Didattica Speciale
La formazione è una categoria complessa e
problematica perché la questione educativa
che si pone è quella della persona, del
soggetto che si vuole formare, ma anche del
soggetto che si forma, si con-forma, si deforma. La formazione è, altresì, un processo
concreto, co-implicato nella prassi umana e
che comprende anche azioni ed eventi che
incidono sulla crescita ontologica e biopsichica
del soggetto.
(E’ necessario, dunque,) confrontarsi con il soggetto
in formazione considerato nella complessità della
sua esistenza, nella sua sostanza di carne e ossa,
nella sua problematicità ma anche nella ricchezza
del suo essere persona implicata in un contesto in
cui può trovarsi il luogo dell’emancipazione o
quello, al contrario, della reificazione e del
dominio. Questo lavoro comporta, dunque, la
chiarificazione di questioni relative all’uomo di cui
vogliamo promuovere l’emancipazione, oltre le
“stimmate” della disabilità, oltre qualsiasi altra
definizione preconcetta di diversità”[1].

[1] V. Burza, La formazione tra marginalità e
integrazione. Processi, percorsi, prospettive,
Periferia, Cosenza 2002 , p. 150.
La problematicità strutturale della
formazione, infatti, la si può evincere
dall’osservazione che la formazione è il
risultato mai compiuto di azioni
intenzionali e di eventi che si
sottraggono alla volontà del soggetto.
Basti riflettere sul fatto che noi siamo il
frutto di un incontro-evento tra le
persone che ci hanno generato e
queste a loro volta sono il frutto
dell’incontro-evento tra i loro genitori, in
una catena infinita.
Ogni storia di formazione inizia grazie
ad un evento destinale che è la
nascita che ci determina in maniera
significativa, evento in quanto noi non
godiamo della libertà di scegliere: non
scegliamo il dove, non il tempo, non
scegliamo la famiglia e il contesto
storico-culturale, non le qualità
specifiche genetiche e soprattutto non
scegliamo di nascere.
Se il primo evento destinale a condizionare la
nostra storia di formazione è la nascita,
l’ultimo evento per eccellenza è la morte o
meglio l’idea che l’individuo si fa della morte,
il modo che ha di concepirla, di immaginarla.

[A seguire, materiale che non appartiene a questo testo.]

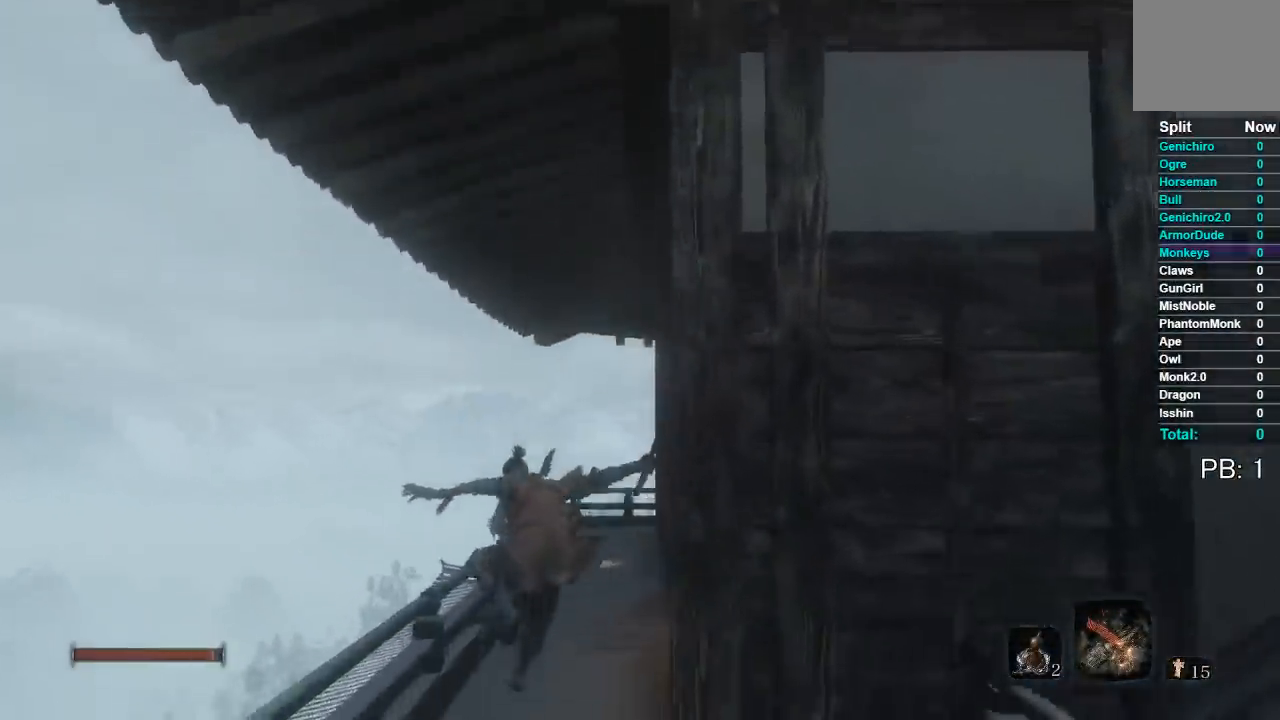
{"dt_ms": 500, "buttons": ["B"], "left_stick": "up", "right_stick": "right", "button_events": [[133, "R1", "down"], [200, "R1", "up"]]}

L’evento-morte è per la persona, gravida di
significato pedagogico e formativo. A
formarci non è la nostra morta, estrema
esperienza della nostra vita, ma l’idea che di
essa ci facciamo, il modo di concepirla, di
pensarla e di dirla. Nessuno sfugge all’idea
della morte neanche quando la nega, la
ignora, la rimuove. Si può dire che tutti quanti
noi siamo formati in qualche modo alla e
dalla idea della morte.
Odo Marquard in Apologia del caso ha
scritto “Il caso che ci coglie nella
maniera più carica di destino e più
dura, a meno che non lo si consideri
come la consolazione del non dovere
continuare all’infinito con i nostri
volteggi, è la nostra morte. Dalla
nascita, per un caso del destino, noi
siamo condannati a morte, vale a dire a
quella brevità della vita che non ci
lascia il tempo di liberarci a nostro
piacere di ciò che per caso già siamo”.
Jankélévitch in La mort scrive:
“La morte dà forma alla vita. In ciò
consiste la doppiezza del limite: nel
dire insieme si e no, e cioè nel rifiutare
affermando e nell’affermare rifiutando,
in quanto il termine diventa ciò che
determina e il limite risulta parte
integrante della forma”.
La morte è l’altra faccia della vita.
Vero è che nella morte dell’altro si annuncia
la nostra morte e porta via una parte di
noi, tutta quella parte di noi che gli
appartiene. Con lui muore tutto un
universo di possibilità. Perciò noi
sperimentiamo la morte come perdita in
tutto il corso della nostra vita: in un
obiettivo mancato, in un desiderio
inappagato, in un amore finito o mai
cominciato, in una malattia, in un lutto.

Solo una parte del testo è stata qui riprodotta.